3. An appliance as claimed in claim 1, characterized in that the translucent screen (3) is formed from a plurality of screen elements of rectangular plan, having major and minor sides, said minor sides being supported by the frame (2) parallel to said major sides, said major sides being supported by bars (23) of a T cross-section parallel to the minor sides of the frame (2).

4. An appliance as claimed in claim 3, characterized in that the translucent screen (3) is constructed of acrylic material.

5. An appliance as claimed in claim 1, characterized in that the light sources comprise fluorescent lamps (5) and halogen lamps (6).

6. An appliance as claimed in claim 5, characterized in that the fluorescent lamps (5) are arranged in rows with their major axis parallel to the sides of the frame (2) and having an inner row adjacent to said frame 2 and an outer row disposed as the last row which is the most distant from said inner row said fluorescent lamps having a colour temperature variable between 2700 and 6000° K., the halogen lamps (6) being arranged parallel thereto in the outer row and having a colour temperature of up to 2600° K.

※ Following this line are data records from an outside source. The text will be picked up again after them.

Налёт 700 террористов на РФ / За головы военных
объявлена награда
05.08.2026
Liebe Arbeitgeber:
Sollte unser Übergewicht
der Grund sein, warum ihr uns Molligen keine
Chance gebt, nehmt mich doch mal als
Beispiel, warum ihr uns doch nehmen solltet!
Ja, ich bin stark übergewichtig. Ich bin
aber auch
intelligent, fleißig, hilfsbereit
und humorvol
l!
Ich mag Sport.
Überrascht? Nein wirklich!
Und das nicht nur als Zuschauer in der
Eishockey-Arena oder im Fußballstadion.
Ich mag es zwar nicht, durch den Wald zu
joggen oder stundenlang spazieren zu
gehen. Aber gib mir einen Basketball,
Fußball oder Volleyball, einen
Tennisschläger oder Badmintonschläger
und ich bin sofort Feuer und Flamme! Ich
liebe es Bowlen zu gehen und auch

7. An appliance as claimed in claim 1, characterized in that the reflecting screen (4) comprises for each side of the frame (2) a laminar element of parabolic cross-section having axes through its foci (16,20) substantially parallel to axes along which the light sources (5,6) lie, these latter being supported in planes (9,10) incident with a plane in which the frame (2) lies.

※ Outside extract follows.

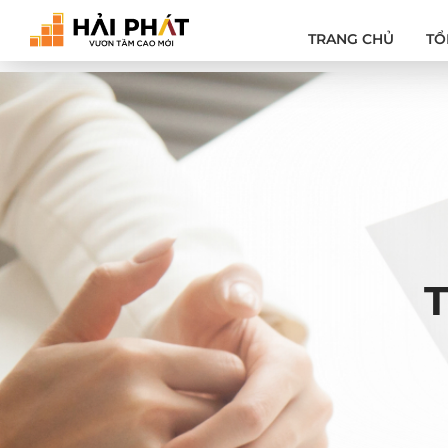
TRANG CHỦ
TỔ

8. An appliance as claimed in claim 7, characterized in that an angle (α) of 25° is formed between the planes (9,10) in which the light sources (5,6) are supported and said plane in which the frame lies.

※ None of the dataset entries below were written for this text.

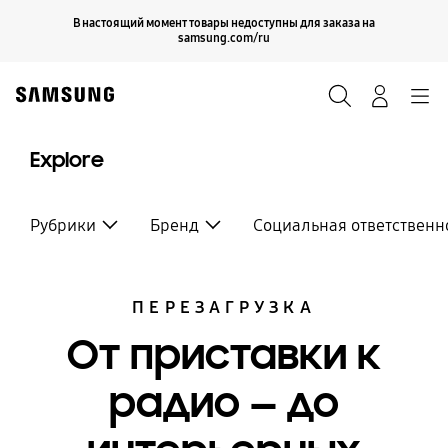
Skip
Продолжить
В настоящий момент товары недоступны для заказа на
Закрыть
to
samsung.com/ru
content
Поиск
Вход
Navigation
Explore
Рубрики
Бренд
Социальная ответственн
ПЕРЕЗАГРУЗКА
От приставки к
радио — до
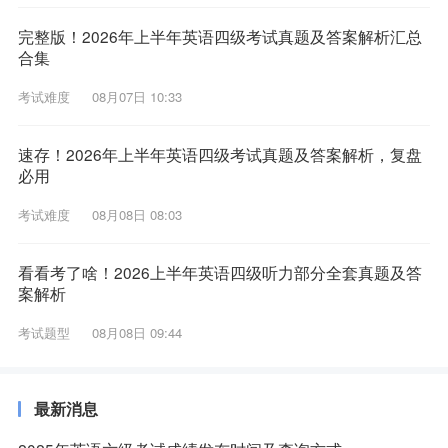
完整版！2026年上半年英语四级考试真题及答案解析汇总
合集
考试难度
08月07日 10:33
速存！2026年上半年英语四级考试真题及答案解析，复盘
必用
考试难度
08月08日 08:03
看看考了啥！2026上半年英语四级听力部分全套真题及答
案解析
考试题型
08月08日 09:44
最新消息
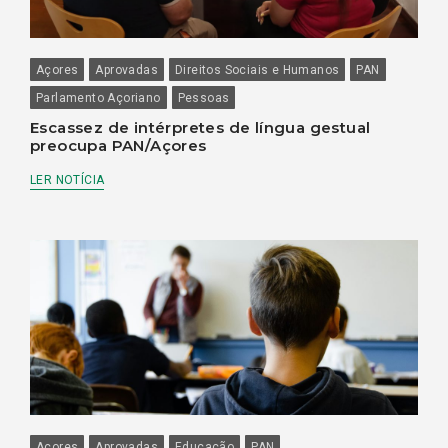
Açores
Aprovadas
Direitos Sociais e Humanos
PAN
Parlamento Açoriano
Pessoas
Escassez de intérpretes de língua gestual
preocupa PAN/Açores
LER NOTÍCIA
Açores
Aprovadas
Educação
PAN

9. An appliance as claimed in claim 7, characterized in that the reflecting screen is of the semis diffusing type.

10. An appliance as claimed in claim 9, characterized in that the semi-diffusing surface is white in colour.

11. An appliance as claimed in claim 1, characterized in that said rectangular frame (2) has a length and a width which are both multiplies of 60 cm.

12. An appliance as claimed in claim 1 characterized in that the frame (2) comprises gaskets (31) along tubular elements (7,8).

13. A lighting appliance (1) for environments without natural light, characterized by the following elements in combination:

a frame (2) totally surrounding a translucent screen (3);

a reflecting screen (4) side by side with said frame (2) and said translucent screen (3);

light sources (5,6) having different colour temperatures which are positioned between said frame (2) and said reflecting screen (4) along the perimeter of said frame (2) on support panels (9,10) so that emitted light beams from said light sources (5,6) are mixedly reflected by the reflecting screen (4) and conveyed from said lighting appliance (1) through the translucent screen (3), said light sources (5,6) being of different colour temperatures in terms of illumination and being electrically powerable separately in such a manner as to enable them to provide a luminous flux of variable intensity;

said translucent screen being concave in the direction of said reflecting screen and adapted to diffuse the light from said light sources; and

a central control unit (24) which controls the operation of each light source, said control unit (24) comprising a computerized unit (25), a decoder (26) and local control units (27-29) to control the intensity, colour temperature and exit direction of the light leaving said lighting appliance.

14. An appliance as claimed in claim 13 wherein the reflecting screen is a semi-opaque white semi-diffusing reflecting screen.

15. An appliance as claimed in claim 13 wherein the light source comprises at least four flourescent lamps and at least one halogen lamp.

16. An appliance as defined in claim 13 wherein the light sources on support panels (9) comprise a single halogen light source and the light source on panels (10) comprise two halogen light sources.

17. An appliance as defined in claim 13 wherein the light source on support panels (9) comprise two halogen light sources.